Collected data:
────

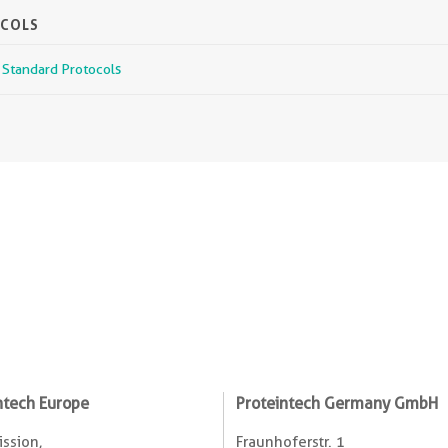
OCOLS
r Standard Protocols
ntech Europe
Proteintech Germany GmbH
ssion,
Fraunhoferstr. 1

────

Goal of the exercise: Reproduce, word for word, the lines of the data from the one that contains "Proteintech Germany GmbH" to the end, both ends included.

Your response:
Proteintech Germany GmbH
ssion,
Fraunhoferstr. 1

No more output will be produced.